The rest of the day passed by pretty smoothly, albeit a wardrobe malfunction (for want of a better word) during break. Just a shoutout - Devaki and Xin Yi, you are two of the most awesome girls anyone could ever get to know! *Look at the stars Look how they shine for you...* =D

Oh, and Mira - It goes without saying but you are the greatest buddy a person could ever have. Thanks for the Crumpler bag, dudette. :)

No, don't jerk me from my reverie. It's my only shot at a torrid romance
. :P

you had me at hello

| 1:22 am
And the remnants of the glorious 3-day holiday was spent in cyberspace - Helping Mira with her Lit essay on 'The Applicant' [Mr G is on a roll...], frantically trying to search for a relevant article for EoM after failing which, I went through the list of gay people on Wikipedia and of course, chatting with people on MSN.

It's always hilarious to chat with Hong Kiat.

So we talked about a diverse range of topics, staring with my nick [It's merely a nick.
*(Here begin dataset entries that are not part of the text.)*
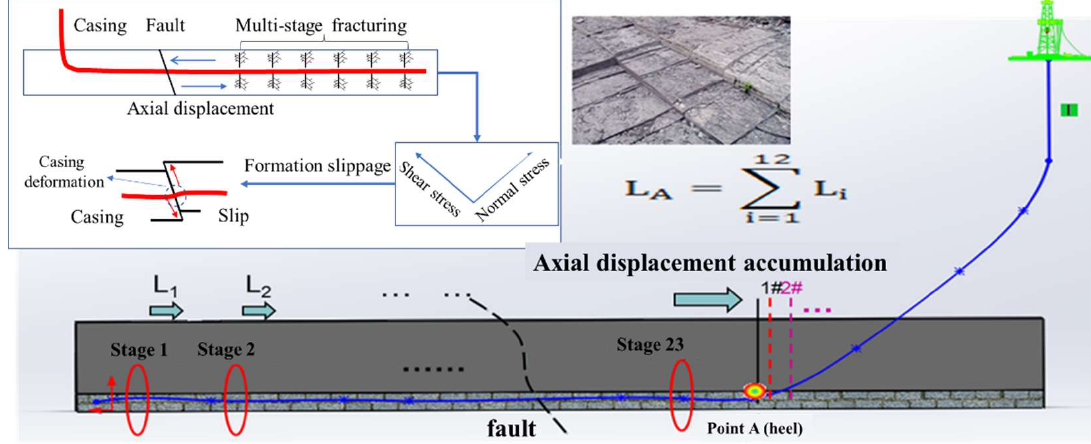
Figure 11. Schematic diagram of fault slip caused by a multi-stage fracturing operation.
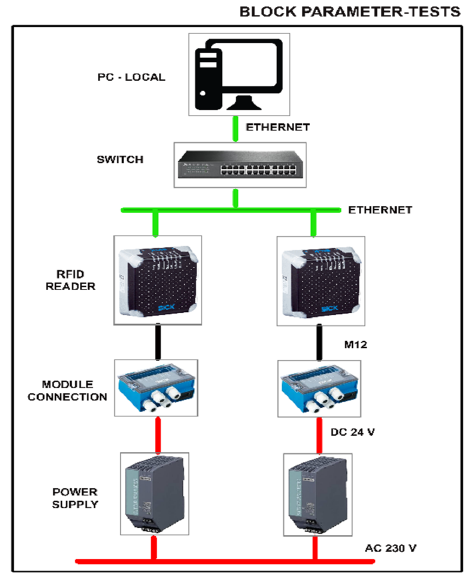
Figure 10. Schematic layout of RFID-System used in the Block-Parameter Tests.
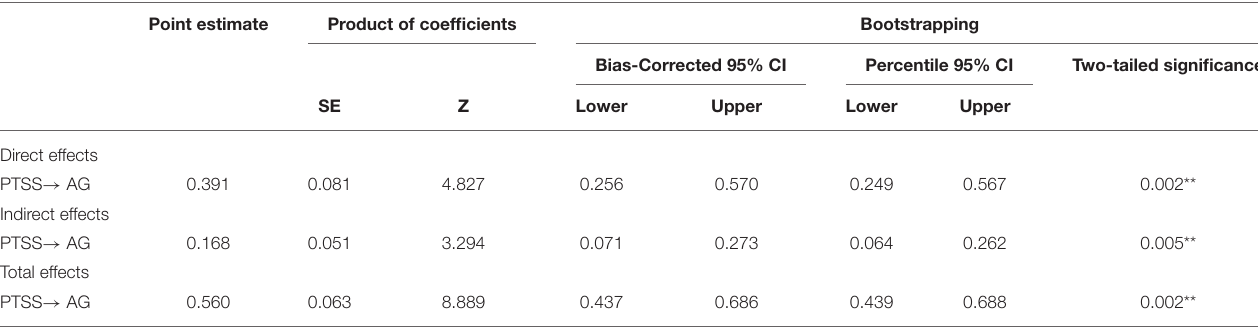
TABLE 4 | Direct, indirect, and total effects of the hypothesized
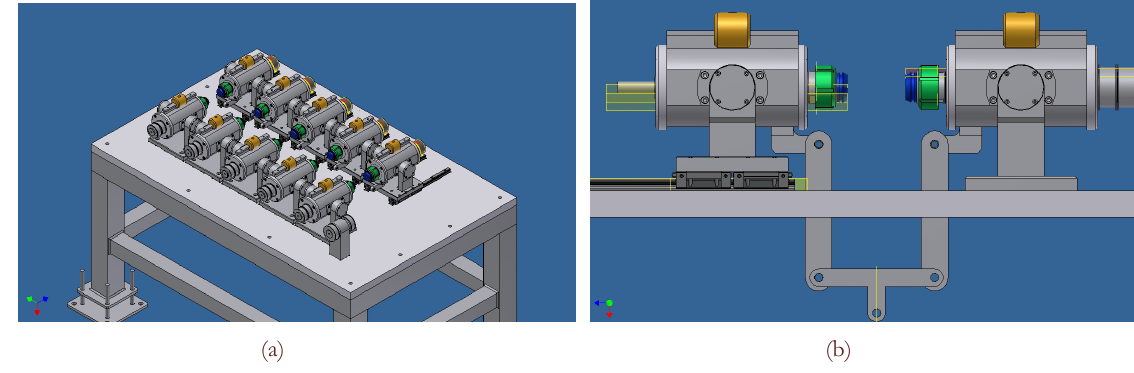
Figure 5: Spindles group: a) total view; b) load system details.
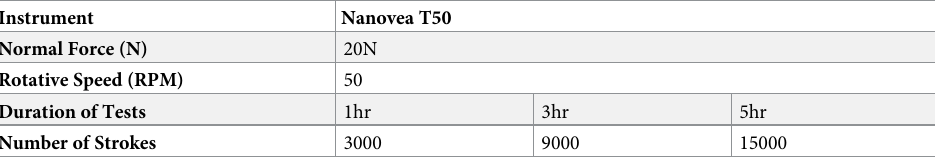
Table 1. Input parameter used for the tribological experiment with the archaeological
Get real, lah, people], HK's clear lack of friends...

Sometimes i wish i was asexual. says: my best friend's a doraemon
i'm willing to sleep my way to the top says: yeah
i'm willing to sleep my way to the top says: right
Sometimes i wish i was asexual. says: he lives in doraeland and eats dorae douts
Sometimes i wish i was asexual. says: donuts

...my being a most fascinating person to chat with...

Sometimes i wish i was asexual. says: you know what
i'm willing to sleep my way to the top says: nope
Sometimes i wish i was asexual. says: you're one of the more interesting people i can talk to
Sometimes i wish i was asexual. says: my class in jj are a bunch of nerds

I always love ego-boosts.

Oh and this part of the conversation was rather unexpected -

Sometimes i wish i was asexual. says: my god was that you when you were young
i'm willing to sleep my way to the top says: erm
i'm willing to sleep my way to the top says: yeah
Sometimes i wish i was asexual. says: so cute
i'm willing to sleep my way to the top says: is that sarcasm i detect?
Sometimes i wish i was asexual. says: no seriously
Sometimes i wish i was asexual. says: you lo(ok) like one of those kids they hire for commercials
i'm willing to sleep my way to the top says: wtf?
Sometimes i wish i was asexual. says: for baby powder smth
i'm willing to sleep my way to the top says: baby powder???
Sometimes i wish i was asexual. says: shit too much beer
i'm willing to sleep my way to the top says: who the hell advertises for baby powder??
Sometimes i wish i was asexual. says: i meant milk powder
Sometimes i wish i was asexual. says: powder made of babies wth
i'm willing to sleep my way to the top says: yep - definitely too much beer

Hmm. It just dawned on me that our nicks are curious. Very curious indeed.

PS. Both of us DID NOT mean our display names. Duh.

the battle of the baby photos - mirror and nut

Thursday, August 10, 2006 | 12:40 am
Ahem.

What sort of adorable is this??!! My mouth is agape in almost every picture!


Take this!




















And this!








































My mum said I was a really naughty child. I got lost in shopping malls only to be found in bookstores, got my head stuck in the safety railings of a cable car, was extremely picky about food (and still is)... the list goes on. Oh whatever. I suppose my misbehaviours were to punish my mum and auntie for my seriously fugly clothes. What kind of sane girl wears polka dotted dresses??? Shudder.

Anyway, back to the pics. See? See? Please, no puns. Don't try to say "Your mouth's still as big as ever" because it doesn't help much. Oh and dammit I was fair back then! And you know why? I think the orang minyak cursed me , that's why I'm so tanned now.

So who's got the honour of being the fugliest babey now? Eh?

Now you may go to Mirror's blog to drool over her baby pics or whatever and kindly leave a tag saying "Yep. You beat Farhana hands down."

"Tersalah ambil budak bila hilang kat shopping mall, tak?" - Farhana's mum, talking about how she must have been accidentally switched with another child years back.